Reinke-Raum

Reinke-Raum
Stimmlippe beim Blick in den Kehlkopf
Blick auf den Kehlkopf. 1=Stimmlippe, 2=Taschenband, 3=Epiglottis, 4=Plica aryepiglottica, 5=Aryhöcker, 6=Sinus piriformis, 7=Zungengrund
Blick auf die Stimmlippen beim intubierten Patienten

Die Stimmlippen (auch: Stimmfalten) sind paarige schwingungsfähige Strukturen im Kehlkopf. Sie sind ein wesentlicher Teil des stimmbildenden Apparates (Glottis) des Kehlkopfes, bestehend aus der von Epithel überzogenen Stimmfalte, dem eigentlichen Stimmband (Ligamentum vocale), dem Musculus vocalis und den Aryknorpeln jeweils beider Seiten. Die Stimmlippen werden beidseits bei der Phonation (Stimmgebung) durch Anblasen aus dem Brustkorb in Schwingungen versetzt (Bernoulli-Effekt) und bilden so den Primärschall der Stimme.

Inhaltsverzeichnis

Aufbau und Funktion

Der Spalt zwischen den Stimmlippen wird als „Stimmritze“ (Rima glottidis) bezeichnet. Die hinteren Enden der Stimmlippen sind mit den beiden Stellknorpeln (lat. Cartilago arytaenoidea, Mz. Cartilagines arytaenoideae) verbunden, welche die Stellung der Stimmlippen zueinander regulieren. Beim Atmen sind die Stimmlippen weit geöffnet, wodurch die Stimmritze eine charakteristische dreieckige Form erhält. Die Weite der Stimmritze bzw. der Grad ihrer Konstriktion sind für die Artikulation von Sprachlauten bedeutend. Durch den Musculus vocalis kann eine Änderung der Stimmlippenspannung und der Stimmlippendicke erreicht werden. In Verbindung mit dem Musculus cricothyreoideus, der ebenfalls die Spannung und Länge der Stimmlippen ändert, entsteht ein sensibler Regelkreis, mit dessen Hilfe die Lautstärke und Tonhöhe der menschlichen Stimme geregelt wird. An diesem Regelkreis ist noch eine Reihe weiterer Muskeln in unterschiedlicher Ausprägung beteiligt.

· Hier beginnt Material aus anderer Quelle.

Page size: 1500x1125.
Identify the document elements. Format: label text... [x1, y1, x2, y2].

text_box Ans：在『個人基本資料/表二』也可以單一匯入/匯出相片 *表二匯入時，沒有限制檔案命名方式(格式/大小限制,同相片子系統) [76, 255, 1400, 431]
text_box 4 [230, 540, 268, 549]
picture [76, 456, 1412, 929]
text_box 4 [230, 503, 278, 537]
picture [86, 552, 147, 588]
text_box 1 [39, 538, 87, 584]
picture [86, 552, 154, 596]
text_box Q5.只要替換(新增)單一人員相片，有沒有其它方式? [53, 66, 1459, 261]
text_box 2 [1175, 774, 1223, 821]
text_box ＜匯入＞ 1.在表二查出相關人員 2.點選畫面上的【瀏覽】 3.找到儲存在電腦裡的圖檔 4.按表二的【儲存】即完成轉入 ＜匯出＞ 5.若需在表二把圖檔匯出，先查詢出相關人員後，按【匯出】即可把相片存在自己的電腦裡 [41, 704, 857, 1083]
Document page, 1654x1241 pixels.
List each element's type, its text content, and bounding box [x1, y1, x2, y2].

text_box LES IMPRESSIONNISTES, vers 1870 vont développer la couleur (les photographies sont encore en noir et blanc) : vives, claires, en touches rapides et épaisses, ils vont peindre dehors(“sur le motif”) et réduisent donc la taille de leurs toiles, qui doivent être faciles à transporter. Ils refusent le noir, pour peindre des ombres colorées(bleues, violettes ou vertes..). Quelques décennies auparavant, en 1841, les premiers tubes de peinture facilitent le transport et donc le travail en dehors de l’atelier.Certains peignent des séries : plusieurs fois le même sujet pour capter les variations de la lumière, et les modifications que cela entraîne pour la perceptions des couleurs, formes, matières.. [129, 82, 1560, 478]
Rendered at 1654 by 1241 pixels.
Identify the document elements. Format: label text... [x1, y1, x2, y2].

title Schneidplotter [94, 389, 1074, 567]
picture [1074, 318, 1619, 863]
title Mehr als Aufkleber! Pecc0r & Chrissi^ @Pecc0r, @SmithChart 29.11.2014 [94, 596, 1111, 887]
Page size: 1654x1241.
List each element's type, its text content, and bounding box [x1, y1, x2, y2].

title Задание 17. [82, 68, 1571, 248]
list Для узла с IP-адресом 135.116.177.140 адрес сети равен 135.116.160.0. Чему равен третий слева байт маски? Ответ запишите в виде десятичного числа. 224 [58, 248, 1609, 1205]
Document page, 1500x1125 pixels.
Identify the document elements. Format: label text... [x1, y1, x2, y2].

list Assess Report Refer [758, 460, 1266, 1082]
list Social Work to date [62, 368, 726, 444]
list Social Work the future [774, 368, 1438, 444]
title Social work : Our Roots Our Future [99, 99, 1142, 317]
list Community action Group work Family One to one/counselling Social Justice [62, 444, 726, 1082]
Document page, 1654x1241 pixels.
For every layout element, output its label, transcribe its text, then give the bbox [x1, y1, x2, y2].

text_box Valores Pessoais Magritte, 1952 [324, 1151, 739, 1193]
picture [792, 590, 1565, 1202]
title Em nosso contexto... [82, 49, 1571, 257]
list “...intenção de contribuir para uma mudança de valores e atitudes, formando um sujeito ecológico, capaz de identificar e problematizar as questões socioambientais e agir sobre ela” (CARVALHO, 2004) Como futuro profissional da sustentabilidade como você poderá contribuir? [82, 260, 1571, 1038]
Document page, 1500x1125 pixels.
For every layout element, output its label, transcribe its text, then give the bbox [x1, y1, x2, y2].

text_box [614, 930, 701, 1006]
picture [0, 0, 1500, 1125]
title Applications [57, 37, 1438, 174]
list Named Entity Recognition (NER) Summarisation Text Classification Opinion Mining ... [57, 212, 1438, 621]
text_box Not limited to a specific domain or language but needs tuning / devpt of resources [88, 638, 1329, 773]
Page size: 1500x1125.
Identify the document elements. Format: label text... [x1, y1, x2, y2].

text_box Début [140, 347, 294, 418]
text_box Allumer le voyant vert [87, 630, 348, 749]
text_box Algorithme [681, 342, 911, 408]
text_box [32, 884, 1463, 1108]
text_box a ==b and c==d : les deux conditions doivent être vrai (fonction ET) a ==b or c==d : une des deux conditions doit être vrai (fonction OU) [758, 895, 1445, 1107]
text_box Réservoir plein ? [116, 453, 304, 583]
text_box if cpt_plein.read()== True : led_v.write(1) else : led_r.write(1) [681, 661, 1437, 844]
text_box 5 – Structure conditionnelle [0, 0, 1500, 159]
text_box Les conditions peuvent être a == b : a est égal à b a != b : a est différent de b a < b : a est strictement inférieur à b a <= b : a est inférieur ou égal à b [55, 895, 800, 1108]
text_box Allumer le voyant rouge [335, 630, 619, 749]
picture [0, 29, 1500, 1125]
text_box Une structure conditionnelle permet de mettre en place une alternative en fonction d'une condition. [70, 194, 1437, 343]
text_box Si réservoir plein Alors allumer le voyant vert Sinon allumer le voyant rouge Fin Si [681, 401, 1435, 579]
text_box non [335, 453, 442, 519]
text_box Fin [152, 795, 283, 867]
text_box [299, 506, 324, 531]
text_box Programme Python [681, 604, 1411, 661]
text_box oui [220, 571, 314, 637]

Über den Stimmlippen finden sich beidseits die Taschenfalten (Plicae vestibulares), die auch „falsche Stimmbänder“ genannt werden. Unter bestimmten krankhaften Bedingungen werden die Taschenfalten zur Stimmbildung verwendet, was eine rau und gepresst klingende Stimme zur Folge hat (Taschenfaltenstimme).

Wenn eine Opernsängerin einen besonders hohen Ton anstimmt, öffnen und schließen sich die Stimmlippen öfter als 1000 mal in der Sekunde. Wenn die Stimme durch einen Glottisverschluss (auch kurzfristiger Kehlkopfverschluss) unterbrochen wird, entsteht ein Knacklaut, so zum Beispiel vor "u" in "beurteilen" und vor allen Vokalen im Anlaut, wie in "aber".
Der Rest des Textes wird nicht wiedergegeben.